■貴公子の不幸な死が招いた壮絶な復讐劇

 ガルマ・ザビはジオン公国の支配者であるザビ家の末弟であり、地球方面軍司令を務めていた人物。占領地であるニューヤークの前市長の娘イセリナ・エッシェンバッハと恋仲になり、結婚を誓い合う仲だった。

 ジオンを嫌うイセリナの父に結婚を認めさせるため、ガルマはホワイトベース撃破の戦果を狙っていた。しかし、友人だと信じていたシャア・アズナブルに裏切られ、そのホワイトベースとの戦いで生命を落とすことになる。

 ガルマの戦死を知ったイセリナは、ガルマの部下たちによる弔い合戦に参加。ガウ攻撃空母のみでホワイトベース隊に挑むという無謀な攻撃を敢行する。

 ガウを操縦するガルマの部下がケガをすると、イセリナは自ら操縦を担い、ガルマの仇であるガンダムに体当たり攻撃をしかけた。
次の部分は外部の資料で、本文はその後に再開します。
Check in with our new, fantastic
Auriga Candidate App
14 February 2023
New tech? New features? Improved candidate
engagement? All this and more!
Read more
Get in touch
 両機は激しく衝突し、ガウは不時着。ガンダムも故障して動けなくなると、アムロは機体の様子を見るために外に出た。ガウの機体上からアムロに銃口を向けるイセリナは、発砲直前に足を滑らせ、ガウの上から転落死した。

 アムロを「仇」と呼び、銃を向けながら死んでいったイセリナ。名前も知らない女性から仇と呼ばれたアムロにとっても、トラウマになるほどの壮絶な最期だった。

 彼女と一緒になるためなら軍を抜けてもいいとまで語ったガルマの言葉は、おそらく本気だったのだろう。『ジークアクス』の世界でガルマは早々に軍を抜けており、一年戦争を生き延びたと思われる。もしかするとザビ家も捨て、イセリナと幸せになったのかもしれない。


 『機動戦士ガンダム』は戦争をテーマにした作品だけに、成就しなかった悲恋は多い。ほかのシリーズにもいくつもの悲しい別れが描かれているが、もっとも印象に残っているのはどんなカップルだろうか。